Published: Sat, September 01, 2018
Medicine | By Tracy Klein

Experts Change Kids’ Age Guidelines For Rear-Facing Car Seats

Experts Change Kids’ Age Guidelines For Rear-Facing Car Seats

"This is still the safest way for children to ride", Hoffman added.

Hoffman told NBC News that in the past year there has been "significant change in what we know about the relative protection of auto seats".

"Because it helps to protect them in the event of a crash".

"It's really important to keep them rear-facing as long as possible", said Natasha Young, who is mother to 5-month-old Soleil and a certified technician for the non-profit organization Safe Kids Worldwide.

Once children have graduated from rear-facing to forward-facing auto seats, the updated AAP recommendations also encourage parents to keep their children in the forward-facing vehicle seats until they physically outgrow them, which tends to be when they reach 65 pounds. Previously, the AAP recommended rear-facing auto seats up until the age of 2.

"We hope that by helping parents and caregivers use the right auto safety seat for each and every ride that we can better protect kids, and prevent tragedies", Hoffman said.

Children should ride in rear-facing auto seats until they reach the height or weight limit for the seat, according to updated recommendations from the American Academy of Pediatrics.

Young said that when it comes to rear-facing seats, parents often make the mistake of turning their kids around too soon.

The change comes after a study that cited data "supported by biometric research, crash simulation data and experience in Europe where children ride rear facing for longer periods" came into question a year ago.

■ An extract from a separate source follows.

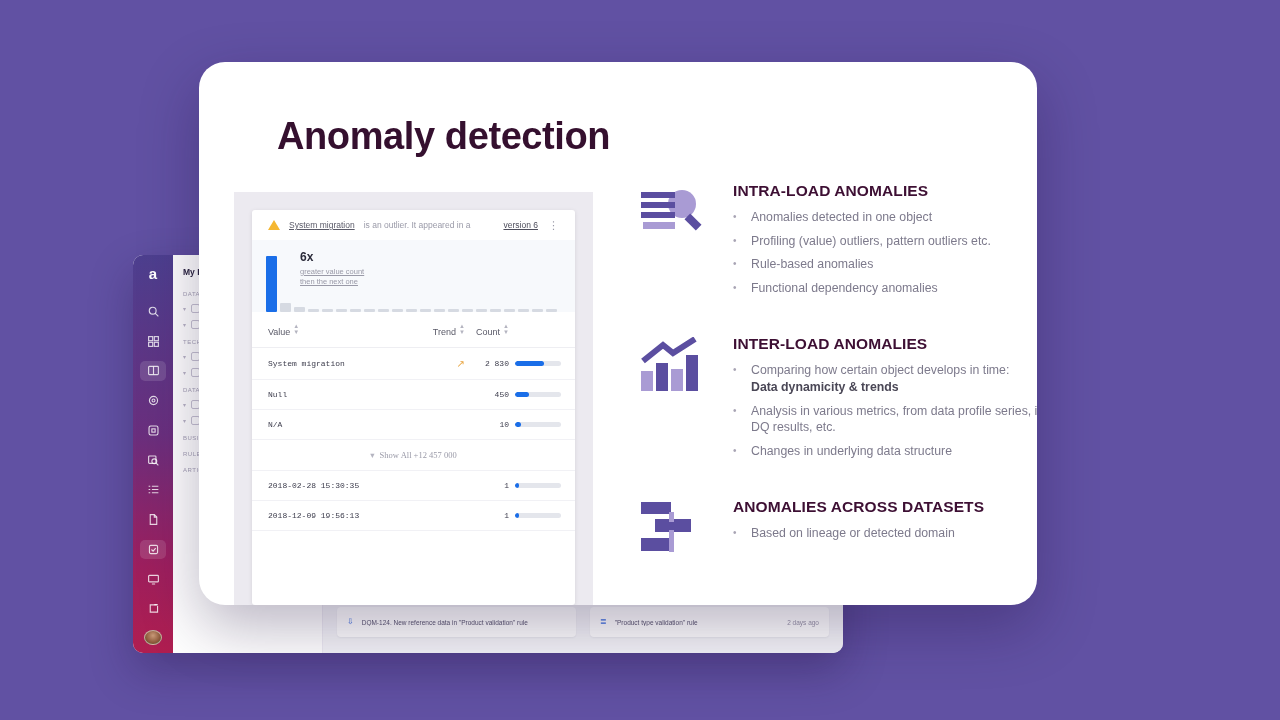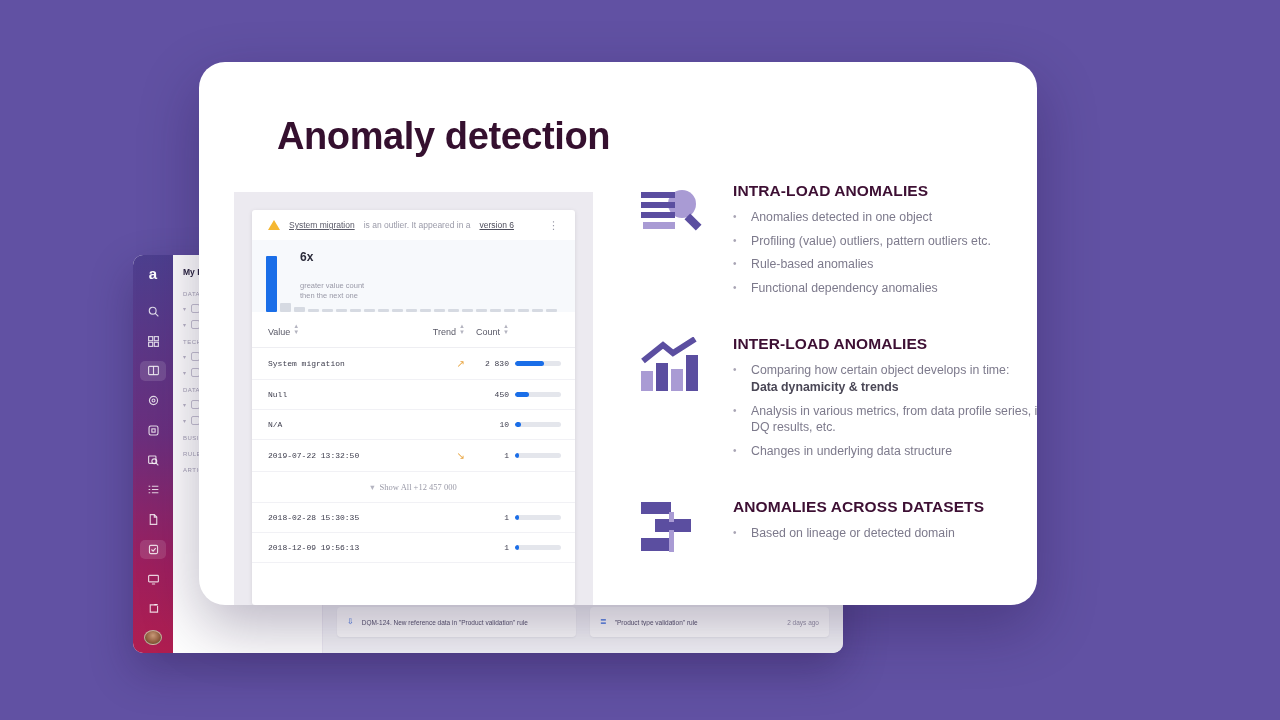"version 6" span { margin-left: none -> 24px }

The change means that most children will remain in rear-facing seats well after their second birthdays.

Heads up, parents: The American Academy of Pediatrics (AAP) has updated its guidelines on how long children should stay in rear-facing auto seats.

"There are so many things you can do to keep them safe, and this is just one of those simple things", Way said.

"A lot of times they want to see their child, entertain their child, especially if they are a little more fussy", Young said.

"We hope that by helping parents and caregivers use the right vehicle safety seat for each and every ride that we can better protect kids, and prevent tragedies", said Dr. Hoffman, also noting that using the right auto safety seat could lower the risk of serious injury or death by up to 70 percent.

"Car crashes remain a leading cause of death for children".